Não é novidade para ninguém que as
mulheres sofreram durante muitos séculos com a falta de direitos e com o
machismo imposto por suas famílias e pela sociedade. Durante muito tempo as
mulheres não podiam trabalhar, não podiam votar e tinham suas opiniões discriminadas.
Mais
do que isso, tinham que conviver com a agressão praticada pelos seus maridos,
namorados ou parceiros. Tudo isso mudou no século XX. A primeira feminista do
Brasil, Bertha Lutz, fundava em 1922 a Federação Brasileira Para o Progresso
Feminino, primeira organização que lutaria pelos direitos da mulher.
A
partir daí diversos acontecimentos mudariam a vida das mulheres brasileiras.

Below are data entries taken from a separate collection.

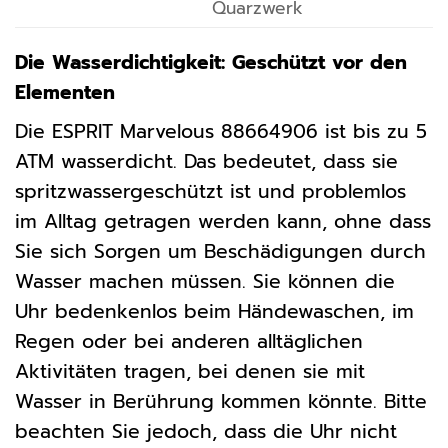
Quarzwerk
Die Wasserdichtigkeit: Geschützt vor den
Elementen
Die ESPRIT Marvelous 88664906 ist bis zu 5
ATM wasserdicht. Das bedeutet, dass sie
spritzwassergeschützt ist und problemlos
im Alltag getragen werden kann, ohne dass
Sie sich Sorgen um Beschädigungen durch
Wasser machen müssen. Sie können die
Uhr bedenkenlos beim Händewaschen, im
Regen oder bei anderen alltäglichen
Aktivitäten tragen, bei denen sie mit
Wasser in Berührung kommen könnte. Bitte
beachten Sie jedoch, dass die Uhr nicht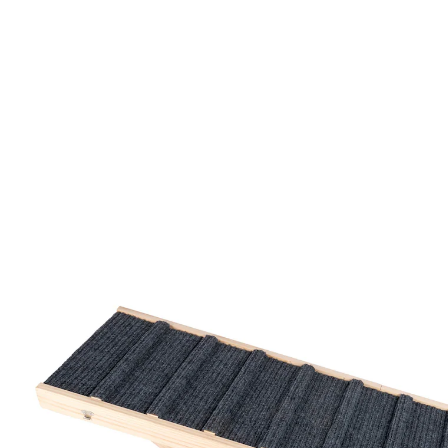
€ 94,99
incl. btw en plus
Verzendkosten
Stuur mij een melding
Momenteel niet leverbaar
Makkelijk naar boven
pvouwbaar om ruimte te besparen
met greep om makkelijk te verplaatsen
antislip-treden dankzij laagje vilt
De oplossing voor oudere honden, honden met een
beperking of gewoon enkel voor die honden die stijlvol
op weg willen! Met onze inklapbare hondentrap is het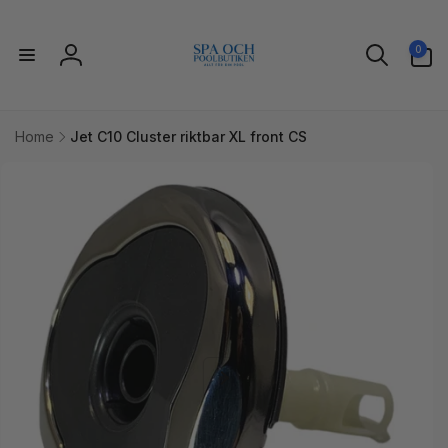
vidare
till
0
innehåll
0
artiklar
Logga
in
Home
Jet C10 Cluster riktbar XL front CS
idare till
uktinformation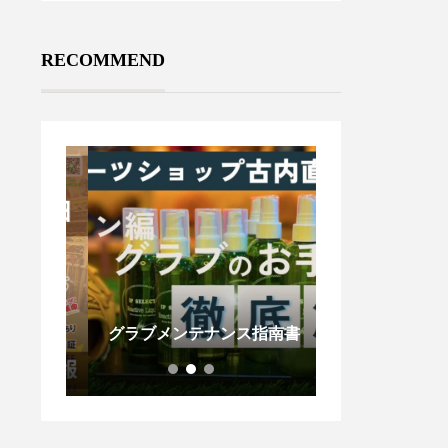
RECOMMEND
のお知ら
木製バットが折
グラブメンテナンス指南書
ないで！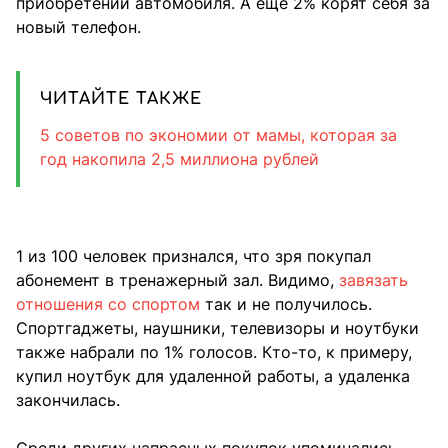
приобретении автомобиля. А еще 2% корят себя за
новый телефон.
ЧИТАЙТЕ ТАКЖЕ
5 советов по экономии от мамы, которая за
год накопила 2,5 миллиона рублей
1 из 100 человек признался, что зря покупал
абонемент в тренажерный зал. Видимо,
завязать
отношения со спортом
так и не получилось.
Спортгаджеты, наушники, телевизоры и ноутбуки
также набрали по 1% голосов. Кто-то, к примеру,
купил ноутбук для удаленной работы, а удаленка
закончилась.
Среди других напрасных покупок упоминались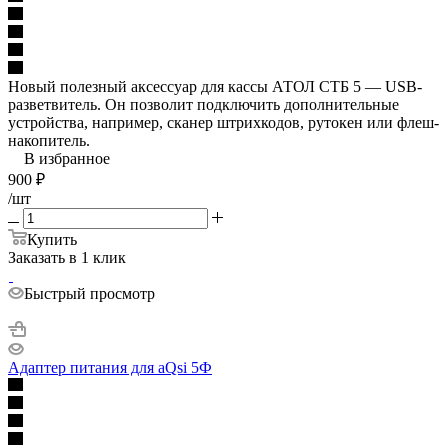
Новый полезный аксессуар для кассы АТОЛ СТБ 5 — USB-
разветвитель. Он позволит подключить дополнительные
устройства, например, сканер штрихкодов, рутокен или флеш-
накопитель.
В избранное
900
₽
/шт
Купить
Заказать в 1 клик
Быстрый просмотр
Адаптер питания для aQsi 5Ф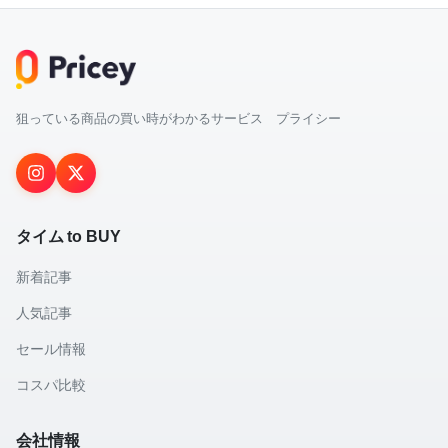
狙っている商品の買い時がわかるサービス プライシー
タイム to BUY
新着記事
人気記事
セール情報
コスパ比較
会社情報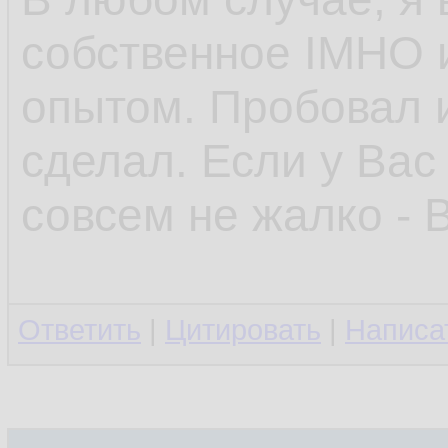
собственное IMHO 
опытом. Пробовал и
сделал. Если у Вас
совсем не жалко - 
Ответить
|
Цитировать
|
Написа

Elas teriam o direito de trabalhar sem autorização do marido, seriam protegidas
pelas mesmas leis trabalhistas, teriam autonomia para escolher seus governantes
e seriam iguais aos homens perante as leis.
Talvez
a maior conquista nos anos 2000, adquirida pelas mulheres tenha sido a Lei
Maria da Penha. Esse nome não é um mero acaso, trata-se de uma homenagem a
Maria da Penha, uma mulher que sofreu por duas vezes com tentativas de
assassinato praticadas pelo ex-marido. Mas não escapou ilesa, ficou paraplégica
e decidiu lutar pelos direitos da mulher.
Ela
se tornou um símbolo da luta contra a agressão às mulheres. A Lei também
agregou diversas formas de proteção às mulheres agredidas como: expulsão do
agressor da casa, proteção aos filhos, direito das mulheres cancelarem
procurações feitas em nome do agressor, dentre outras conquistas.
A
Lei também alterou o Código Penal e permite que os agressores sejam presos em
flagrante e tenham a prisão preventiva decretada. Acabou com as penas leves, em
que os agressores só pagam cestas básicas ou multas, e obrigou aos criminosos
que passem por programas de recuperação e reeducação.
Importantes
conquistas que fazem toda a diferença hoje, já que em muitos lares brasileiros
é a mulher que sustenta e paga as contas do mês.